Task item:
Go through the listing below and output exactly the line with "wekować na wiele sposobów. Wykorzystajcie", the line with "els - Beach Club Hotel", and each line between; omit the rest.

● ● ● ● ●

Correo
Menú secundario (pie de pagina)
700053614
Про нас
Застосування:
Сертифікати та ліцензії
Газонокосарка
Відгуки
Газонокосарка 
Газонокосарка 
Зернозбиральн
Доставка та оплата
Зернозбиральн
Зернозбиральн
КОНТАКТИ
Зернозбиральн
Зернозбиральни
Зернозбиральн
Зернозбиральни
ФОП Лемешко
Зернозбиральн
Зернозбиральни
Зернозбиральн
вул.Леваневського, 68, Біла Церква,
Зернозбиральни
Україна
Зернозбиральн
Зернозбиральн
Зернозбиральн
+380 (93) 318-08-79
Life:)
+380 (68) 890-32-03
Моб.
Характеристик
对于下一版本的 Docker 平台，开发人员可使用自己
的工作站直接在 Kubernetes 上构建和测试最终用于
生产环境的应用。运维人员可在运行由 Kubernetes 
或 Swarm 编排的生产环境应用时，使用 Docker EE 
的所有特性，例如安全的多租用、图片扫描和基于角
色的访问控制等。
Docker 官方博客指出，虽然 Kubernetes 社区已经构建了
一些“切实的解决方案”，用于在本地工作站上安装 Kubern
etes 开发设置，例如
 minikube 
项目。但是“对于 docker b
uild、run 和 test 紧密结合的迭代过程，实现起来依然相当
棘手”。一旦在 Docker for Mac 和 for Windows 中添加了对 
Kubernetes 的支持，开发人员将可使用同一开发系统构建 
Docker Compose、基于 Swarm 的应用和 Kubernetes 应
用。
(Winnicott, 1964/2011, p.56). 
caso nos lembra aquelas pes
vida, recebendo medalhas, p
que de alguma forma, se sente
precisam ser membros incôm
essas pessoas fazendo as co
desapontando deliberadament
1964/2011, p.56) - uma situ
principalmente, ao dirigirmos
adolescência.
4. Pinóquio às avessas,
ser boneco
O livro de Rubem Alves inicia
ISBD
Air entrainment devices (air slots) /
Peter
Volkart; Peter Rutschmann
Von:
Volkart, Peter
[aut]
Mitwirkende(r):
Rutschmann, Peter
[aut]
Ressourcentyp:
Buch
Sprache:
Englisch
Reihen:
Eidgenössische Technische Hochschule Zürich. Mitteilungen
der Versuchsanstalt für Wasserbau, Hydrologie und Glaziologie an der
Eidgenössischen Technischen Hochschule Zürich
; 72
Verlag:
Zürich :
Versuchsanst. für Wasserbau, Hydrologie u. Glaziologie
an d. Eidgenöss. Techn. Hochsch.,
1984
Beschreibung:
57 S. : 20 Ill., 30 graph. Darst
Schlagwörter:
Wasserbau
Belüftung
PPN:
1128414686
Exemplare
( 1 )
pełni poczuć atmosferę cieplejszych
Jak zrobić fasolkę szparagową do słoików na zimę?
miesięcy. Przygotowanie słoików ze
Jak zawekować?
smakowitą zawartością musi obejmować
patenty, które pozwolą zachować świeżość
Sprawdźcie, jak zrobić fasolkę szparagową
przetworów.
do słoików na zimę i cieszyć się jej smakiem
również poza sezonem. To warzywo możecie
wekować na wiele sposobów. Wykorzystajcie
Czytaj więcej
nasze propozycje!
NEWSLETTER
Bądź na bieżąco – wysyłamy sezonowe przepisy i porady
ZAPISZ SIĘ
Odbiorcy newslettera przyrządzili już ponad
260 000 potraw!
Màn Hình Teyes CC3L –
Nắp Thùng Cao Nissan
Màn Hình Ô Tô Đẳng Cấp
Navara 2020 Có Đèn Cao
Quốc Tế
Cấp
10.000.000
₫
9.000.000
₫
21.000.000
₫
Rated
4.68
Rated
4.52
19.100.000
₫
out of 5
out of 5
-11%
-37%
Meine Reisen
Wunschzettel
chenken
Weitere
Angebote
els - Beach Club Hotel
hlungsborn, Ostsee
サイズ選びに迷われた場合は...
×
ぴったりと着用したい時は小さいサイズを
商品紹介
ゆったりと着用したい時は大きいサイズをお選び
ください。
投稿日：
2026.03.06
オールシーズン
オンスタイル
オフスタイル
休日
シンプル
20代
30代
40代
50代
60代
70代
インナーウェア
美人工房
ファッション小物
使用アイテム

● ● ● ● ●

Solution:
wekować na wiele sposobów. Wykorzystajcie
Czytaj więcej
nasze propozycje!
NEWSLETTER
Bądź na bieżąco – wysyłamy sezonowe przepisy i porady
ZAPISZ SIĘ
Odbiorcy newslettera przyrządzili już ponad
260 000 potraw!
Màn Hình Teyes CC3L –
Nắp Thùng Cao Nissan
Màn Hình Ô Tô Đẳng Cấp
Navara 2020 Có Đèn Cao
Quốc Tế
Cấp
10.000.000
₫
9.000.000
₫
21.000.000
₫
Rated
4.68
Rated
4.52
19.100.000
₫
out of 5
out of 5
-11%
-37%
Meine Reisen
Wunschzettel
chenken
Weitere
Angebote
els - Beach Club Hotel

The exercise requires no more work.